Les Samouraïs sont au service d’un daimyô ou du Shôgun . Ils ont un rôle de protection et de police. Ils reçoivent en contrepartie de leur service une pension directement versée par leur seigneur auquel ils ont juré fidélité. Contrairement à la période antérieure ces guerriers se déplacent en kimono et non caparaçonné dans une armure. Ils formeront une élite militaire « respectant » des règles de vie et d’éthique très strictes. Ces règles, qui puisent leur source dans l’ancien code oral des « bushi » nommé Kyûba no Michi (voie de l’arc et du cheval), fut réformé couché par écrit dans un texte intitulé « Bushidô ».
Les samouraïs se distinguaient du commun par le port du chon-mage (coiffure particulière caractérisée par la tonsure d’une partie du crane) et du Daishô. Le daishô, privilège des samouraïs, est un ensemble de 2 sabres (un long (katana) et un petit).
La fleur de cerisier, fragile et éphémère, comme la vie d’un samouraï fut choisie comme le symbole de leur classe.

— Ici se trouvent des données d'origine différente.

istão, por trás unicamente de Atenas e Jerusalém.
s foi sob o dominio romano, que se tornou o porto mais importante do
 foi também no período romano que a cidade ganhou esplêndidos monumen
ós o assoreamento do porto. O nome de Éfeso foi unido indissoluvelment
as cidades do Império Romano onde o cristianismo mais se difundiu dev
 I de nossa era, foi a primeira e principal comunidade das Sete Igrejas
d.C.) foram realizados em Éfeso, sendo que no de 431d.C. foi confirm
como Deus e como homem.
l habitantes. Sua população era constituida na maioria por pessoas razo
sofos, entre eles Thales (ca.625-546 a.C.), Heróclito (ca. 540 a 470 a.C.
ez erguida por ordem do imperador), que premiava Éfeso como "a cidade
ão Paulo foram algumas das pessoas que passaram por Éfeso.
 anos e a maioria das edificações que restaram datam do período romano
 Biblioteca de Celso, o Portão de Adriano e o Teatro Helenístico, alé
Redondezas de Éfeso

La classe des samouraïs subsista jusqu’aux premières années de la restauration Meijien 1868. A cette date, partisans du Shôgun et de l’empereur s’affrontent et à travers eux ainsi que du système d’allégeance formulé à leur seigneurs (daimyô), les samouraïs. La victoire des partisans de l’Empereur Meiji marque le glas de la classe des samouraïs.

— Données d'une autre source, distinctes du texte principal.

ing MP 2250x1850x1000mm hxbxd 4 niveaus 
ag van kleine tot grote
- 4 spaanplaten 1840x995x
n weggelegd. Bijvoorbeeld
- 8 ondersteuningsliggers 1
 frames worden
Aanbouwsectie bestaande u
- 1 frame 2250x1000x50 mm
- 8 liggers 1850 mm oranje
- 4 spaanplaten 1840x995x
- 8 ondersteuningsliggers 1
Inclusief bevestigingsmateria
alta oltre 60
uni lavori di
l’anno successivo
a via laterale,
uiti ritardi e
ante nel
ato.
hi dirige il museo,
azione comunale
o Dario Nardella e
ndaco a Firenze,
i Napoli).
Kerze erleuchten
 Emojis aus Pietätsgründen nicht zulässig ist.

Dès 1869, le pouvoir impérial redessine la carte sociale du japon en instaurant 4 classes. La famille impériale (kôzoku), l’ancienne noblesse (kazoku), l’ancienne classe des samouraïs (shizoku) et le peuple (heimin).
En 1876 interdiction est faite de porter le double sabre et d’arborer le chon-mage (coiffure) privilège de la classe des samouraïs. En 1878 une grande réforme vient bouleverser l’organisation militaire. La conscription est mise en place mettant définitivement à mal la classe des samouraïs. Après quelques révoltes, ceux-ci, pour survivre, sont obligés de s’intégrer au système mis en place, en entrant dans la fonction public (police, armée…). Ils formeront la colonne vertébrale d’un japon en plein renouveau ayant besoin d’une élite disponible et éduquée. La classe des shizoku (士族) est donc progressivement assimilée au commun avant d’être abolie en 1947 lors de la promulgation de la constitution japonaise.